Reviews

Certifiable

Alana Mairs

The cover blurb on Certifiable, a collection of short stories by David McGimpsey (Insomniac), describes it as “funny and twisted stories of American culture.” Topics range from the biological makeup of the McDonald’s character Grimace to fragmented lecture notes for a college seminar on Elvis. McGimpsey’s pairing of couch-potato vernacular with academia is an awkward marriage at times—the correspondence between Fonzie’s jacket and Christina Aguilera is neither funny nor twisted. The book, which claims to be “perfect for college dropouts,” seems to deliver philosophy in the guise of pop-savvy constructions—kind of like putting coloured marshmallows on top of the baked yams at Thanksgiving.
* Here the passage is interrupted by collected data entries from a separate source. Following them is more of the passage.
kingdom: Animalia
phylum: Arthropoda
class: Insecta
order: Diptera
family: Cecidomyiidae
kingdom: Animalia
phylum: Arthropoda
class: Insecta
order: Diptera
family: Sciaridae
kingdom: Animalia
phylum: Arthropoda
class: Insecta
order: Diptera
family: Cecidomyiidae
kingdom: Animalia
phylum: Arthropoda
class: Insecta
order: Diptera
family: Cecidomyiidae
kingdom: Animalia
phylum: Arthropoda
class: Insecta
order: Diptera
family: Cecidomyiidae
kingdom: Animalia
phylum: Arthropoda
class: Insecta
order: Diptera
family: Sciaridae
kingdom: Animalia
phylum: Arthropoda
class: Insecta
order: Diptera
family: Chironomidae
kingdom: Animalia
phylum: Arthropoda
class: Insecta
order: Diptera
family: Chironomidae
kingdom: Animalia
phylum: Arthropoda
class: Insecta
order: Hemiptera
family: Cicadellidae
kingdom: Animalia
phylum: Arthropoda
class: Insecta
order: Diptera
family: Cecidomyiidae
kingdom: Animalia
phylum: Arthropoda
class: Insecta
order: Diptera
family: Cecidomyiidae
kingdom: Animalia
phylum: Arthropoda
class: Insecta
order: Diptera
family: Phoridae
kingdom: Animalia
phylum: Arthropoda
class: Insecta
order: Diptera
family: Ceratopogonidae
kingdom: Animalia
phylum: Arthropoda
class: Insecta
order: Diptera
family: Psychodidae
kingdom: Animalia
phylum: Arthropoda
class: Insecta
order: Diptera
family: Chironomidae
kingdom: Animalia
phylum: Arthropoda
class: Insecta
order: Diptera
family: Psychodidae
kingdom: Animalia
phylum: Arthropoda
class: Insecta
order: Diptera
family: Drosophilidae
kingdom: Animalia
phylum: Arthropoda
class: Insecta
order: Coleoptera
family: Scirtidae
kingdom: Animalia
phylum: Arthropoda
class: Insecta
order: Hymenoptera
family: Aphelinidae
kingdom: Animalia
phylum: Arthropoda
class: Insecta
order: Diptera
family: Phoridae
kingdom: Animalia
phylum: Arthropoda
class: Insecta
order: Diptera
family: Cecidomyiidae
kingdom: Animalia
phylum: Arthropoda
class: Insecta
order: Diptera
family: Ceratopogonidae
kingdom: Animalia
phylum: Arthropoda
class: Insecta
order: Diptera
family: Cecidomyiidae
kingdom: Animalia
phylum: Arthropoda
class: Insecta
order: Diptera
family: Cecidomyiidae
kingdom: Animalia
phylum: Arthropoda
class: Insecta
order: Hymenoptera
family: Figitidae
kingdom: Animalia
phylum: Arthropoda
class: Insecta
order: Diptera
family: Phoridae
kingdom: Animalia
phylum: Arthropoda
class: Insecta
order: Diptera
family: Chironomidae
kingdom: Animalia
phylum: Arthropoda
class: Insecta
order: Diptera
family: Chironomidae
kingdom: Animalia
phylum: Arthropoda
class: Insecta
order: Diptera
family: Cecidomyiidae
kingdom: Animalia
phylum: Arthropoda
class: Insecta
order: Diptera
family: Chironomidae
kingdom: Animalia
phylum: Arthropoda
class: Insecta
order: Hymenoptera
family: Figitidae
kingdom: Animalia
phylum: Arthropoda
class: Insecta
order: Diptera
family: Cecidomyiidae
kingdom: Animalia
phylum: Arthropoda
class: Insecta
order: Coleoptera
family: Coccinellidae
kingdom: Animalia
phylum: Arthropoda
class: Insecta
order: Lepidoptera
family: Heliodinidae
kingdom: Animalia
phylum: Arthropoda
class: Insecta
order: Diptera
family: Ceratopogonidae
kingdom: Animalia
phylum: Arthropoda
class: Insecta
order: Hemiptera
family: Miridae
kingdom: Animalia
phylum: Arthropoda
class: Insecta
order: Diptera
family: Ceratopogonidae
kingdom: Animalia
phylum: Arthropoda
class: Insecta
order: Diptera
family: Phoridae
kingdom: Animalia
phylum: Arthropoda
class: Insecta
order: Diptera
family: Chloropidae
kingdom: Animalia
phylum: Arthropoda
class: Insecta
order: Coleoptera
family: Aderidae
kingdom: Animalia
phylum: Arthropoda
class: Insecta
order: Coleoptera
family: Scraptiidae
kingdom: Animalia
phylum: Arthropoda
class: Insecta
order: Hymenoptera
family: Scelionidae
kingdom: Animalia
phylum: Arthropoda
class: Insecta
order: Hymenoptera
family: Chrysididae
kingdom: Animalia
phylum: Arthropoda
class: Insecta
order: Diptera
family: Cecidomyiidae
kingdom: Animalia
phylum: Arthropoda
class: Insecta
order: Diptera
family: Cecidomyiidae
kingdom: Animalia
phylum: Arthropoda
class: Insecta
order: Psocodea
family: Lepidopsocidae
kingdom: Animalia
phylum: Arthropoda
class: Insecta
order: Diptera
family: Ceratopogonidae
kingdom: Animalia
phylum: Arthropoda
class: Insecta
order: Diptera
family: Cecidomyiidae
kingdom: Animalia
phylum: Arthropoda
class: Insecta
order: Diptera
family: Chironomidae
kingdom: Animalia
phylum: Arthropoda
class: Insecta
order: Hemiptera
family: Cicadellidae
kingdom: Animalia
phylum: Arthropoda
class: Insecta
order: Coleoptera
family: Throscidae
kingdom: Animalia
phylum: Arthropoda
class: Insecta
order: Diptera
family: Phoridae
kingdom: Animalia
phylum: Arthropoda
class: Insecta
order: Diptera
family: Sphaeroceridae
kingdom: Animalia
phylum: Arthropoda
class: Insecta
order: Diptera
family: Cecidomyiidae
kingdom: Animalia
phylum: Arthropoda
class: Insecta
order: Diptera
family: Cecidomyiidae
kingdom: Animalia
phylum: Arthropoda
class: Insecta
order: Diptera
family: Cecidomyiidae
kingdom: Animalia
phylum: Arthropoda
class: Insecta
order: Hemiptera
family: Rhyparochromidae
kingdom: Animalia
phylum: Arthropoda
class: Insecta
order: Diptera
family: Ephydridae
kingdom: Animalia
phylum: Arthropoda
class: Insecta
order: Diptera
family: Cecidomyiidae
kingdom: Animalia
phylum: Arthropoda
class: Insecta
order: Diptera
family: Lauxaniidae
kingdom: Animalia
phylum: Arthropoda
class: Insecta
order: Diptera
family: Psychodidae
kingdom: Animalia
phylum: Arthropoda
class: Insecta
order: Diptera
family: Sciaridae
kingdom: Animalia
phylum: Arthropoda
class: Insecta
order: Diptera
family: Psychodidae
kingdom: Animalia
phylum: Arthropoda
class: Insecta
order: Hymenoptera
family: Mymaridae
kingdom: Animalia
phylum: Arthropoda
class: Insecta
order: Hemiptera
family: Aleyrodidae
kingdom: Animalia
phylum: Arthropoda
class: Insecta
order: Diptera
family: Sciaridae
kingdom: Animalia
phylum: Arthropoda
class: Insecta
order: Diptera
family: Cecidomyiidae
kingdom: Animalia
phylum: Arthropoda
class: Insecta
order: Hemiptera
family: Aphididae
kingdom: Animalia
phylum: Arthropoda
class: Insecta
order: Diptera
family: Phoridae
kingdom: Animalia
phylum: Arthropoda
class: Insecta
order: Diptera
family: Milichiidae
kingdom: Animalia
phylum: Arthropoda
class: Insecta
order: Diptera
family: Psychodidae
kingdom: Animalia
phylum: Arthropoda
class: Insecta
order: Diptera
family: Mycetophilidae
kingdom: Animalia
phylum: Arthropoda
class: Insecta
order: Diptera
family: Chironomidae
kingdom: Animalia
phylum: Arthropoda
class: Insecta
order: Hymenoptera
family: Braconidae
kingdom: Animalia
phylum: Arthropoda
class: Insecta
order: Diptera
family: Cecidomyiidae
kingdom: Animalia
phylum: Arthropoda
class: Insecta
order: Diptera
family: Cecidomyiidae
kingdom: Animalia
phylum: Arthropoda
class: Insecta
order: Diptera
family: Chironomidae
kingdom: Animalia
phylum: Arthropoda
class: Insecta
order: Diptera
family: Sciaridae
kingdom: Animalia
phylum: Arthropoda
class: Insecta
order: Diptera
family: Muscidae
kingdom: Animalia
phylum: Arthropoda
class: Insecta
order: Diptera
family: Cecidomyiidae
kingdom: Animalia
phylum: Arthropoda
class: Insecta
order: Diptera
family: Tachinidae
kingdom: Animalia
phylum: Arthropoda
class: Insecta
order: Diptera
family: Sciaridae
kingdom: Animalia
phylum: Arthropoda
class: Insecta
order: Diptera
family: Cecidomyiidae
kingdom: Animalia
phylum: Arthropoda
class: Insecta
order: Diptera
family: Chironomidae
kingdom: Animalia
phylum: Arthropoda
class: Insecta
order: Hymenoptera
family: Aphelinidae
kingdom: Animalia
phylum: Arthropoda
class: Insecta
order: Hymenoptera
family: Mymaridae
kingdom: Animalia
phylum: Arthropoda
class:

The strength of Certifiable lies in the well-detailed, quiet desperation of its narratives and the relationships within, from one-night stands to the heartbreaking disconnect between three brothers. Such moments as the culmination of “Street Noodles,” in which the main character dives into his ex-girlfriend’s pool to retrieve a plate decorated with ceramic frogs, and later sits at his mother’s kitchen table gluing the frog pieces back together while deconstructing his failed relationship, are priceless. Knowledge of the Bible, the English literature canon and everything on TV from Happy Days to American Idol is helpful but not required for reading this book.